On 04/10/2017 09:33 AM, Merlin Moncure wrote:
On Sun, Apr 9, 2017 at 4:27 PM, Guyren Howe <guyren@xxxxxxxxx> wrote:
If I do a SELECT with a GROUP_BY and multiple ARRAY_AGGs,
>> will the ARRAY_AGGs be guaranteed to have entries in the
>> same (ie corresponding) order?
It is unsafe to rely on aggregation order unless specified --
> you can add ORDER BY to the aggregation clause.

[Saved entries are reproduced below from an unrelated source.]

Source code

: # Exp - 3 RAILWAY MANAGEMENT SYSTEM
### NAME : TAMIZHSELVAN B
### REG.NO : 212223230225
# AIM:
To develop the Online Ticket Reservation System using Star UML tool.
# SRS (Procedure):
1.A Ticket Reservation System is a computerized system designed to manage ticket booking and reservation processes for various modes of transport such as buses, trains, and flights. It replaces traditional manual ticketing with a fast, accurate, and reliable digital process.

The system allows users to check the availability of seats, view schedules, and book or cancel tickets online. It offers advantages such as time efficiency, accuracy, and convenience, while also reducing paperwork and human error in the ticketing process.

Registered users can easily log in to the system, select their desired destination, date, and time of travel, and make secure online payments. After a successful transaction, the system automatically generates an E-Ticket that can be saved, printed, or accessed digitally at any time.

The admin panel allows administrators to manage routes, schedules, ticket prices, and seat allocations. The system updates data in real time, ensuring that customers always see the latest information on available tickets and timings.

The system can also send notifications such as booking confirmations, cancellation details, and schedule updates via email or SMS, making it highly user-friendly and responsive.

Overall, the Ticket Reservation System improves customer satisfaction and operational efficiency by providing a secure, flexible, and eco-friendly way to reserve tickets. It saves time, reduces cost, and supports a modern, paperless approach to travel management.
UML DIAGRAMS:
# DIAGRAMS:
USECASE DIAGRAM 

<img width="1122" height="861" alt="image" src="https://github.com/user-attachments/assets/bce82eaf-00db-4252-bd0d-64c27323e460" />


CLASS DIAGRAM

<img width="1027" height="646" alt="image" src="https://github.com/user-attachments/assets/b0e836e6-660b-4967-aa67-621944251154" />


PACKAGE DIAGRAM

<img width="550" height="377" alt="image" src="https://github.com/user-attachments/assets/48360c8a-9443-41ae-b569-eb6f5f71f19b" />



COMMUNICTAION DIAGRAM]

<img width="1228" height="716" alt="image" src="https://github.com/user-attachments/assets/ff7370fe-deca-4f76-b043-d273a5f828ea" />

Just thought I'd add that if you do this:
SELECT u.name,
ARRAY_AGG(o.order_date ORDER BY o.id) AS order_dates,
ARRAY_AGG(o.order_total ORDER BY o.id) AS order_totals
...
Then you can check EXPLAIN and should see that Postgres is only doing
one sort, not two, so there is no performance cost. (Of course for more
complicated queries you might want to double check what EXPLAIN intends
to do.)
But something I've wondered myself is how well Postgres handles sorting
already-mostly-sorted lists? I tried diving into the code, starting from
here:
https://doxygen.postgresql.org/tuplesort_8c_source.html
but I couldn't answer the question myself. The comments say that as long
as the tuples all fit in work_mem, it uses qsort, but the code appears
to call qsort_ssup or qsort_tuple, whose definitions I couldn't find. (I
looks like they are from qsort_tuple.c which is generated by a Perl
script.) I know that qsort(3) is not necessarily quicksort, despite the
name. Does anyone know what algorithm Postgres uses? It seems like the
mostly-already-sorted case would happen a lot, so I'm curious if
Postgres pays a performance cost there?